> [Prompt]:
Retype each of the following rows precisely as it appears, keeping every line in its original order.

===============

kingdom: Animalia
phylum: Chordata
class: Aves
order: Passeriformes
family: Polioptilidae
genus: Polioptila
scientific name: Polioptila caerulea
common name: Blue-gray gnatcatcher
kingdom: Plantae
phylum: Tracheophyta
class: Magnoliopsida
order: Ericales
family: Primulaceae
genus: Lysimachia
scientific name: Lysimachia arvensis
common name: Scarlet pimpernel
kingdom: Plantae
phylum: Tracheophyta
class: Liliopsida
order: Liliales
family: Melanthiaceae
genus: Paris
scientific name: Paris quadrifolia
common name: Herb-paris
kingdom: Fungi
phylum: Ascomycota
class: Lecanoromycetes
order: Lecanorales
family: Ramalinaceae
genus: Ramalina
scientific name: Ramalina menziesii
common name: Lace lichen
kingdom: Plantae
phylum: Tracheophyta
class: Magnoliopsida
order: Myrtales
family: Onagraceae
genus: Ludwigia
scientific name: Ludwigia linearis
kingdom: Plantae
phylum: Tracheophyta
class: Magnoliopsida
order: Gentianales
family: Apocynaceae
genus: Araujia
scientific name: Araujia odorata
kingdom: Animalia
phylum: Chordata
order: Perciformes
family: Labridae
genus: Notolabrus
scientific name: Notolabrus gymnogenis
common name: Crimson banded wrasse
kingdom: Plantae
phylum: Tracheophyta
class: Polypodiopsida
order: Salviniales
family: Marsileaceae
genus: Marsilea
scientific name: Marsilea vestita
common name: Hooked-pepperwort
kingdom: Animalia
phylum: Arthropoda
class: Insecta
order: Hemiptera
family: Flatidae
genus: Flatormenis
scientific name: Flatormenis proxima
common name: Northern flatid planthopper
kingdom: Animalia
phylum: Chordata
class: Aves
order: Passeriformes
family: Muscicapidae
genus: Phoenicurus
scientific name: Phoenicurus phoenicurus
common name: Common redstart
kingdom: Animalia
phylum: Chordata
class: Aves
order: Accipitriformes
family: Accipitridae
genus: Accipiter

===============

> [Full output]:
kingdom: Animalia
phylum: Chordata
class: Aves
order: Passeriformes
family: Polioptilidae
genus: Polioptila
scientific name: Polioptila caerulea
common name: Blue-gray gnatcatcher
kingdom: Plantae
phylum: Tracheophyta
class: Magnoliopsida
order: Ericales
family: Primulaceae
genus: Lysimachia
scientific name: Lysimachia arvensis
common name: Scarlet pimpernel
kingdom: Plantae
phylum: Tracheophyta
class: Liliopsida
order: Liliales
family: Melanthiaceae
genus: Paris
scientific name: Paris quadrifolia
common name: Herb-paris
kingdom: Fungi
phylum: Ascomycota
class: Lecanoromycetes
order: Lecanorales
family: Ramalinaceae
genus: Ramalina
scientific name: Ramalina menziesii
common name: Lace lichen
kingdom: Plantae
phylum: Tracheophyta
class: Magnoliopsida
order: Myrtales
family: Onagraceae
genus: Ludwigia
scientific name: Ludwigia linearis
kingdom: Plantae
phylum: Tracheophyta
class: Magnoliopsida
order: Gentianales
family: Apocynaceae
genus: Araujia
scientific name: Araujia odorata
kingdom: Animalia
phylum: Chordata
order: Perciformes
family: Labridae
genus: Notolabrus
scientific name: Notolabrus gymnogenis
common name: Crimson banded wrasse
kingdom: Plantae
phylum: Tracheophyta
class: Polypodiopsida
order: Salviniales
family: Marsileaceae
genus: Marsilea
scientific name: Marsilea vestita
common name: Hooked-pepperwort
kingdom: Animalia
phylum: Arthropoda
class: Insecta
order: Hemiptera
family: Flatidae
genus: Flatormenis
scientific name: Flatormenis proxima
common name: Northern flatid planthopper
kingdom: Animalia
phylum: Chordata
class: Aves
order: Passeriformes
family: Muscicapidae
genus: Phoenicurus
scientific name: Phoenicurus phoenicurus
common name: Common redstart
kingdom: Animalia
phylum: Chordata
class: Aves
order: Accipitriformes
family: Accipitridae
genus: Accipiter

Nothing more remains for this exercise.